Once you are confident with knitting patterns, you may want to resize a project. For example, you may want to size an adult hat knitting pattern down to a child's size or make a hat that's written for a baby for an older child.
The good news is that most hat knitting patterns are relatively easy to resize. The only trick comes with intricate pattern stitches, cables, or colorwork that you might have to adjust to make the hat look right.
Basic Hat Pattern Resizing Steps
The same concepts hold no matter what kind of pattern the design uses:
- Figure out the size you want.
- Knit a gauge swatch.
- Multiply the stitches per inch by the inches required to get an approximate cast on number.
- Refine as needed to fit with the stitch pattern and the decrease pattern, or change the rate of decrease as needed.
- Decide how long you want your hat to be.
- Knit and enjoy your new hat.
It's easier with simple patterns where the math isn't complicated.
Your gauge is the number of stitches per inch you knit with your combination of needles and yarn. Multiply your gauge by the number of inches needed to get the number of stitches to cast on. Gauge x Inches = Stitches Needed
This hat is intended to fit a teen or small woman, but what if you wanted to make one for a five-year-old child?
Sizing hats can be a bit tricky because everyone's head is a different size and grows at a different rate. You can use the charts at Bev's Country Cottage as a general guideline if you don't have the person you're knitting for nearby to measure.
The chart tells us that a five-year-old should have a head that's between 19 and 20 1/2 inches. Since that age group is four to 10, somewhere closer to 19 inches would probably work. Because hats are stretchy, you can knit one that's 1 1/2 inches smaller than the actual head circumference and it will still fit just fine.

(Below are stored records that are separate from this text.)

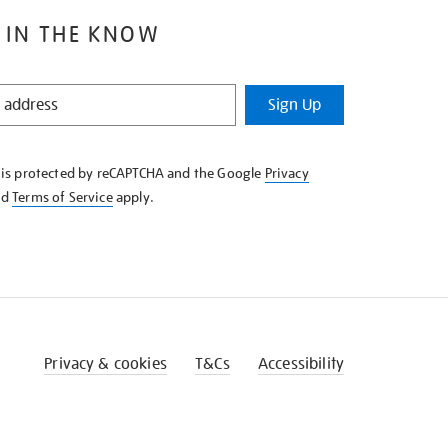
 IN THE KNOW
Sign Up
e is protected by reCAPTCHA and the Google
Privacy
nd
Terms of Service
apply.
Privacy & cookies
T&Cs
Accessibility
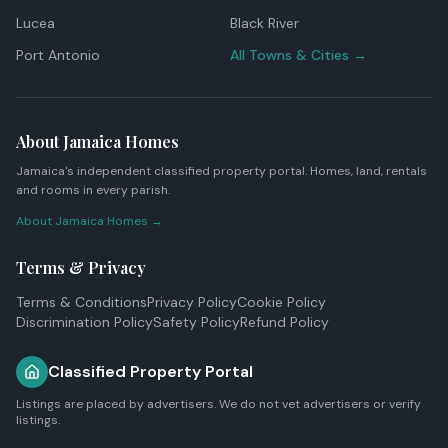
Lucea
Black River
Port Antonio
All Towns & Cities →
About Jamaica Homes
Jamaica's independent classified property portal. Homes, land, rentals
and rooms in every parish.
About Jamaica Homes →
Terms & Privacy
Terms & Conditions
Privacy Policy
Cookie Policy
Discrimination Policy
Safety Policy
Refund Policy
Classified Property Portal
Listings are placed by advertisers. We do not vet advertisers or verify
listings.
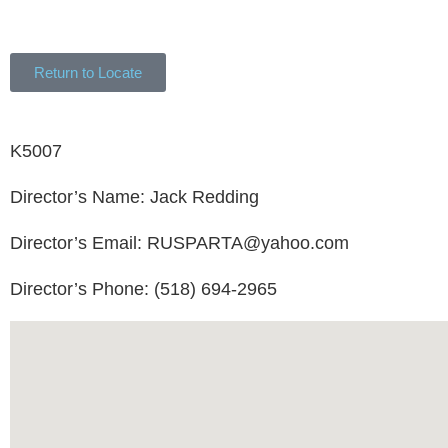
Return to Locate
K5007
Director’s Name: Jack Redding
Director’s Email: RUSPARTA@yahoo.com
Director’s Phone: (518) 694-2965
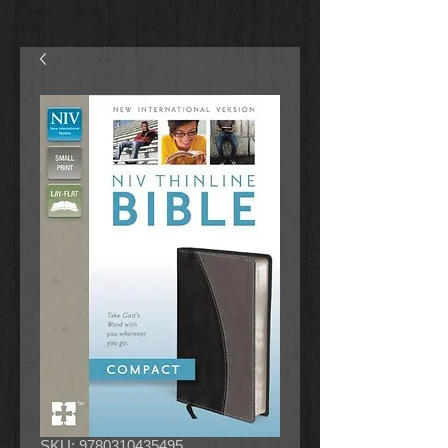
SKU: 9780310435495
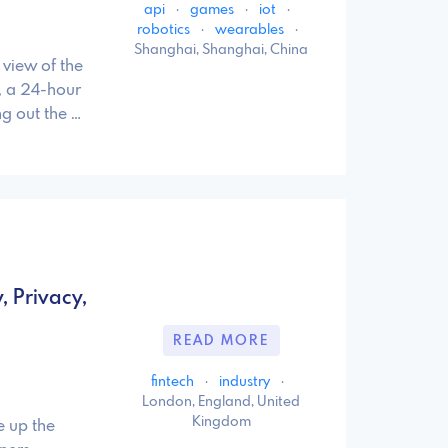
api
·
games
·
iot
·
robotics
·
wearables
·
Shanghai, Shanghai, China
view of the
, a 24-hour
g out the …
, Privacy,
READ MORE
fintech
·
industry
·
London, England, United
Kingdom
e up the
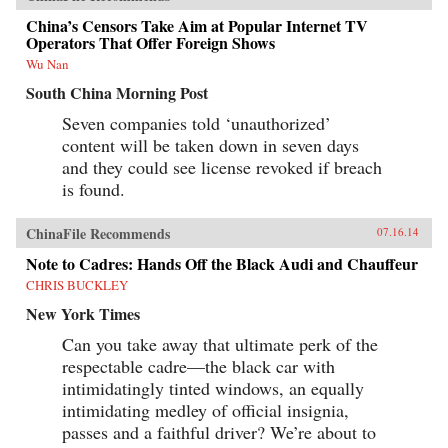
China’s Censors Take Aim at Popular Internet TV
Operators That Offer Foreign Shows
Wu Nan
South China Morning Post
Seven companies told ‘unauthorized’
content will be taken down in seven days
and they could see license revoked if breach
is found.
ChinaFile Recommends
07.16.14
Note to Cadres: Hands Off the Black Audi and Chauffeur
CHRIS BUCKLEY
New York Times
Can you take away that ultimate perk of the
respectable cadre—the black car with
intimidatingly tinted windows, an equally
intimidating medley of official insignia,
passes and a faithful driver? We’re about to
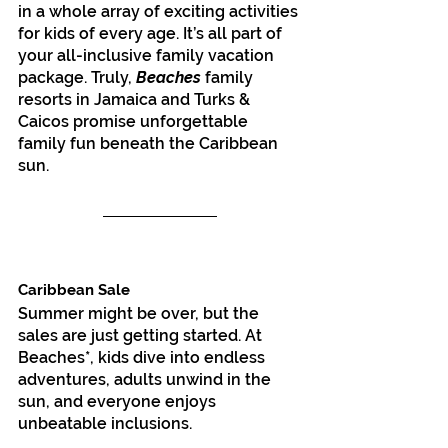
in a whole array of exciting activities 
for kids of every age. It’s all part of 
your all-inclusive family vacation 
package. Truly, 
Beaches
 family 
resorts in Jamaica and Turks & 
Caicos promise unforgettable 
family fun beneath the Caribbean 
sun.
Caribbean Sale
Summer might be over, but the 
sales are just getting started. At 
Beaches*, kids dive into endless 
adventures, adults unwind in the 
sun, and everyone enjoys 
unbeatable inclusions.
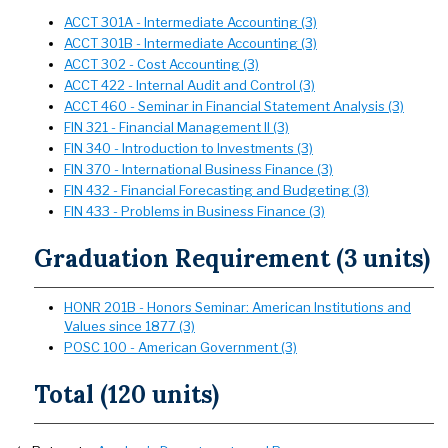
ACCT 301A - Intermediate Accounting (3)
ACCT 301B - Intermediate Accounting (3)
ACCT 302 - Cost Accounting (3)
ACCT 422 - Internal Audit and Control (3)
ACCT 460 - Seminar in Financial Statement Analysis (3)
FIN 321 - Financial Management II (3)
FIN 340 - Introduction to Investments (3)
FIN 370 - International Business Finance (3)
FIN 432 - Financial Forecasting and Budgeting (3)
FIN 433 - Problems in Business Finance (3)
Graduation Requirement (3 units)
HONR 201B - Honors Seminar: American Institutions and
Values since 1877 (3)
POSC 100 - American Government (3)
Total (120 units)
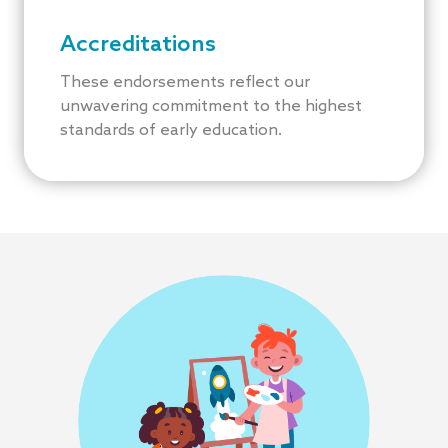
Accreditations
These endorsements reflect our
unwavering commitment to the highest
standards of early education.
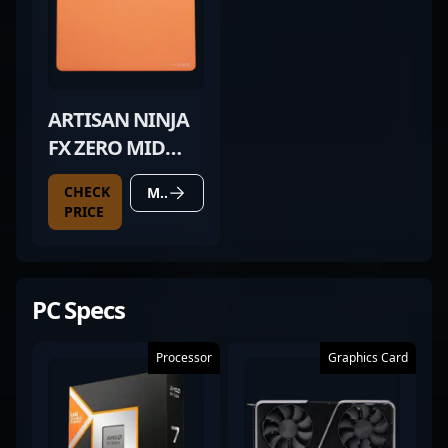
ARTISAN NINJA
FX ZERO MID
ORANGE
CHECK
MORE DETAILS
PRICE
PC Specs
Processor
Graphics Card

The chart also suggests the hat should be 8 1/2 inches deep. On this particular hat, you could go shorter than that because the scarf serves as earflaps (the teen sized hat is only 7 1/2 inches, for example).
Now that you have your measurements, you should knit a gauge swatch to see how many stitches per inch you're getting with your chosen yarn and needles. Because you're basically rewriting the pattern, you can choose a yarn that gives you a different gauge and then adjust your math accordingly.
For the sake of ease, though, let's assume you have five stitches in 1 inch, just like the pattern suggests. If you want to knit a hat that's 19 inches around, you will cast on 5 stitches per inch times 19 inches, for a total of 95 stitches.
Does that number work for the rest of the pattern? Given that this hat is made of garter and stockinette stitches, it does. That's because neither of those stitch patterns relies on a certain multiple of stitches.
The number also works with how the decreases are written. Decreases on the original pattern start with a knit three, knit two together round, which requires multiples of five to come out evenly. Since 95 divides evenly by five, this pattern will work with no changes other than to the number of stitches cast on and the length of the hat. You might have to add or subtract a couple of stitches to make a different pattern work.
Working in the other direction uses pretty much the same method. This time look at the seed stitch baby hat and assume you want to knit it for a one-year-old child.
Going back to the sizing chart, the circumference of a toddler's head can range from 18 to 20 inches. The finished hat can be 17 inches to allow it to stretch to fit. The chart also suggests 8 inches for the length.
You would knit a gauge swatch. Using the example of five stitches per inch, you would multiply five stitches per inch by 17 inches to get 85 stitches needed.
For both the ribbing and the seed stitch used in this pattern, we need a number of stitches that divides by two, which 85 does not. You can either go up or down a stitch, though, and you'll be fine. Try 84 stitches.
Looking at the shaping, in the first round the decreases show a wide variety of decreasing options. You might want to get out your calculator and see what 84 divides evenly into. The answer is four, so the easiest thing to do would be to skip that first round of decreases and start with a round of work two, work two together (which takes up four stitches each time). It won't make a huge difference in the finished hat.